Ihr Partner, der in U-Haft Selbstmord beging, war verurteilter Mörder und Sexualverbrecher mit hoher Rückfallgefahr. Doch sie erfuhr aufgrund des Täterschutzes nichts davon. Aus diesem Grund hat sie gegen den Kanton Luzern geklagt und bekam schliesslich vor dem Europäischen Gerichtshof für Menschenrechte (EGMR) in Strassburg (F) recht: Das Gericht sagte, dass Gewaltopfer in der Schweiz zu wenig geschützt werden.

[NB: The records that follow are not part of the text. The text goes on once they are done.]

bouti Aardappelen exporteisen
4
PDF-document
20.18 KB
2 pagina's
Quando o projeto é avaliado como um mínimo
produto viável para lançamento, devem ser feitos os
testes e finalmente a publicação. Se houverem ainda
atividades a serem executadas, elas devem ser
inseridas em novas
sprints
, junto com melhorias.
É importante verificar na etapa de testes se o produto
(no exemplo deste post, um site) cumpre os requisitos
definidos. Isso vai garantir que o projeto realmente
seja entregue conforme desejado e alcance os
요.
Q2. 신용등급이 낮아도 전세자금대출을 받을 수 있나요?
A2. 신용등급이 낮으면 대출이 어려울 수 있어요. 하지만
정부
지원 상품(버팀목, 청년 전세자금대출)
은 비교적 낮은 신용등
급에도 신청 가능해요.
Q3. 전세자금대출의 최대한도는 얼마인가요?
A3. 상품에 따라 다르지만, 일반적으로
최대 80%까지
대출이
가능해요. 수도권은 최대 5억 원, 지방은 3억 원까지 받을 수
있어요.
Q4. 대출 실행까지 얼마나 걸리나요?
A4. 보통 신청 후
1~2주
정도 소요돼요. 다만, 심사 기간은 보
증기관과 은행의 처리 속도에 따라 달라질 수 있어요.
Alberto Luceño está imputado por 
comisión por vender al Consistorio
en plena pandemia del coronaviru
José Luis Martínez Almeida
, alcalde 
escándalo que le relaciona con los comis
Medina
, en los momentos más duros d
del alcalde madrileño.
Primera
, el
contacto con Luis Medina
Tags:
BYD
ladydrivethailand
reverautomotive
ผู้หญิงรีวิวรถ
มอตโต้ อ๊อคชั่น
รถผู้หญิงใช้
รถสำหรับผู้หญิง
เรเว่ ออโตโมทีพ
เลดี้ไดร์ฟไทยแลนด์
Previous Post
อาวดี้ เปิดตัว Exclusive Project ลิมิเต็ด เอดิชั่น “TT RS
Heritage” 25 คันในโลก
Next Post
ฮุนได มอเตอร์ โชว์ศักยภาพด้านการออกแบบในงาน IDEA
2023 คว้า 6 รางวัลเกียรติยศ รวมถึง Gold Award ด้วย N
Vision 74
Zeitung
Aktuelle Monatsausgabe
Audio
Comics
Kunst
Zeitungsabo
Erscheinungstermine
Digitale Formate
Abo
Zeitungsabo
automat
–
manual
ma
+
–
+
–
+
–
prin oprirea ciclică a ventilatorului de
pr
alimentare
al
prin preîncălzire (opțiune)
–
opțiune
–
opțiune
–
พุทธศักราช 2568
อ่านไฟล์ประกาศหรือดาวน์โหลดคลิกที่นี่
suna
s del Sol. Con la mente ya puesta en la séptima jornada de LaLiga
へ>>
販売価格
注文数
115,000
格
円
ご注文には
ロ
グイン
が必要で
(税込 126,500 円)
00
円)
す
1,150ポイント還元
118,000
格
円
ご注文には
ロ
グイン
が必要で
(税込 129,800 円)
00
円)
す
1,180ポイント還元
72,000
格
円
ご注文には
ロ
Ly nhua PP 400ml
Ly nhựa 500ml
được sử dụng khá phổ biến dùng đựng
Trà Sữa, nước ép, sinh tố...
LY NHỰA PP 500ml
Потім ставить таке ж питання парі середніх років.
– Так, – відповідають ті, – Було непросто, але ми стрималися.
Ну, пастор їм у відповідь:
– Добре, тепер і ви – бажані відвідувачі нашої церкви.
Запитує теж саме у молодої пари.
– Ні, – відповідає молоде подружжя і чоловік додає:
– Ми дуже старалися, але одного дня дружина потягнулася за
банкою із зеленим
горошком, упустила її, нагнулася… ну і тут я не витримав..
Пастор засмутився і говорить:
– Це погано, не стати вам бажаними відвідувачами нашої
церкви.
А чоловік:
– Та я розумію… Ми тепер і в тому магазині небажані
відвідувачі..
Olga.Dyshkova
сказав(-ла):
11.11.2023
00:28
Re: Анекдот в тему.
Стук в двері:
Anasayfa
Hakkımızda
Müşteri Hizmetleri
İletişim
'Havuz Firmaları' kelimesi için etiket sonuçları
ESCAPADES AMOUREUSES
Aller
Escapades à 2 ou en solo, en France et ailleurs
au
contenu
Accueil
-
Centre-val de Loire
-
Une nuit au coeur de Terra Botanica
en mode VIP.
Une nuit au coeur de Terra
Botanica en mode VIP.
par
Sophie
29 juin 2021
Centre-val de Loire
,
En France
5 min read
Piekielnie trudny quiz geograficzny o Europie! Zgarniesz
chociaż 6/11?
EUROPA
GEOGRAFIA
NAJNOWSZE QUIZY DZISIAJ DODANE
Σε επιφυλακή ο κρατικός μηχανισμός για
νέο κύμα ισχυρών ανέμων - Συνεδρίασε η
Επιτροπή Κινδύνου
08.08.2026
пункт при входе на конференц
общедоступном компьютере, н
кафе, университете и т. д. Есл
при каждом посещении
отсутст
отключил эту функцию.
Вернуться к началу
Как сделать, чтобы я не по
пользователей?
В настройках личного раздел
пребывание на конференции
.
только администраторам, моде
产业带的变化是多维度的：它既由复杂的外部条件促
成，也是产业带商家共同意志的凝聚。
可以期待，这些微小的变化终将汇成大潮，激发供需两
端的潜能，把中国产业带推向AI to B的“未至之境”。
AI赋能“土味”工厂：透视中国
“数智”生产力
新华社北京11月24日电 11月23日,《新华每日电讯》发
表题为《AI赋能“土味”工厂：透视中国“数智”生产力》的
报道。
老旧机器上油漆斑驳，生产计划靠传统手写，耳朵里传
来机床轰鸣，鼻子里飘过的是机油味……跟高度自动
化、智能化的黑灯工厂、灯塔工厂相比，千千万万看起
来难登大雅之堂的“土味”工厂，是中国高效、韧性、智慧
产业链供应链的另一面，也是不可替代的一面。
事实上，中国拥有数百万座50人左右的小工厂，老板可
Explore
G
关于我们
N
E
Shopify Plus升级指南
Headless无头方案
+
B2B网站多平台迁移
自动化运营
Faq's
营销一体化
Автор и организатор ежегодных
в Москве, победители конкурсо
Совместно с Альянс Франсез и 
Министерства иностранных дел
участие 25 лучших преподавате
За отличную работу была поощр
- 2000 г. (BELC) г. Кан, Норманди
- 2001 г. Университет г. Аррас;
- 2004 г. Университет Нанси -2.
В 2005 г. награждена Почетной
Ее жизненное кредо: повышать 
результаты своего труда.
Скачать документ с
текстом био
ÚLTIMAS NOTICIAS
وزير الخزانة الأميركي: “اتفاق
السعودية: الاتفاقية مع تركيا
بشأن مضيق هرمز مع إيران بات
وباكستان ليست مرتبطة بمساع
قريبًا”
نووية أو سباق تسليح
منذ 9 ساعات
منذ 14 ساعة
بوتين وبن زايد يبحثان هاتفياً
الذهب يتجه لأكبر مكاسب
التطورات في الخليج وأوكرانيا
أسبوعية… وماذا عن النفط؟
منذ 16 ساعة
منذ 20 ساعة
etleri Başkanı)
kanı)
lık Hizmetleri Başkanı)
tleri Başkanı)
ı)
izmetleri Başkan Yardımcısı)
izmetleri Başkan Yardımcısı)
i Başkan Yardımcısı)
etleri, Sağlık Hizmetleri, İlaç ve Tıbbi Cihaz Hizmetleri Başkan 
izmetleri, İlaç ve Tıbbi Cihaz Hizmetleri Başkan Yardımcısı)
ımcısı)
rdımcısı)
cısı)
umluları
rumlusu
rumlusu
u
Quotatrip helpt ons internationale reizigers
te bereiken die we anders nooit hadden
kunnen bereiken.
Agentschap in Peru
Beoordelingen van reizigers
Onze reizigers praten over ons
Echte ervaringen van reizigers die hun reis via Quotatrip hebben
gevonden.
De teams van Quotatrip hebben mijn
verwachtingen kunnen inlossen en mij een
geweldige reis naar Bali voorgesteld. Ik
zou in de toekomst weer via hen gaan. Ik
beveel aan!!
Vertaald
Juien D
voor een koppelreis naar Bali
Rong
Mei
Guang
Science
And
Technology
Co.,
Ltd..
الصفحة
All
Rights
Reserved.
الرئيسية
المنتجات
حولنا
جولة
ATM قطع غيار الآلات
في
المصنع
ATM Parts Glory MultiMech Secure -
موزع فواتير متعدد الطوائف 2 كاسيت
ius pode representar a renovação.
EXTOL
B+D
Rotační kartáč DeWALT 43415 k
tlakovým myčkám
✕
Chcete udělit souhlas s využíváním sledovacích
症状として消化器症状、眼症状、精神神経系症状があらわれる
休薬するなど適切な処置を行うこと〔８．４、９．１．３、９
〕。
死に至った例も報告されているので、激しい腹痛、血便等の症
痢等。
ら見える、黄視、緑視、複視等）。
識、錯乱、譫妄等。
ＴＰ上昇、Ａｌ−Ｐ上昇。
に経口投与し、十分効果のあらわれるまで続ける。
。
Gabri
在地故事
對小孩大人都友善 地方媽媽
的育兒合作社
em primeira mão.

Das sagt Dill zum Tötungsdelikt in Solothurn

«Schon wieder ein Femizid, einer zu viel!», sagt Dill zum Tötungsdelikt in Solothurn von dieser Woche. Ein Mann soll in Egerkingen SO seine Ex-Frau und in Hägendorf SO deren Eltern getötet haben. Dass der mutmassliche Täter an zwei Orten getötet hat, deutet für Dill auf eine geplante Tat hin. «Ein Muster von einem Wiederholungstäter!» Eigenartig sei jedoch, dass sich der mutmassliche Täter selbst der Polizei stellte.

«Jeder Femizid ist Täterschutz und nicht Opferschutz, und jeder Mitwisser macht sich zum Mittäter», führt Dill weiter aus. Was sie damit meint: Zumeist dreht sich alles um den Täter, die Behörden würden viel zu wenig machen. Nachdem Dill 2007 fast ermordet wurde, hat sich zwar einiges geändert. «Aber noch lange nicht genug!»

Die aktuellen Zahlen zu Tötungsdelikten an Frauen geben ihr recht: Im Jahr 2025 wurden bisher 18 Frauen in der Schweiz getötet. In den allermeisten Fällen durch ihren Partner oder Ex-Partner. Und praktisch immer ist der Täter schon vor der Tötung gewalttätig.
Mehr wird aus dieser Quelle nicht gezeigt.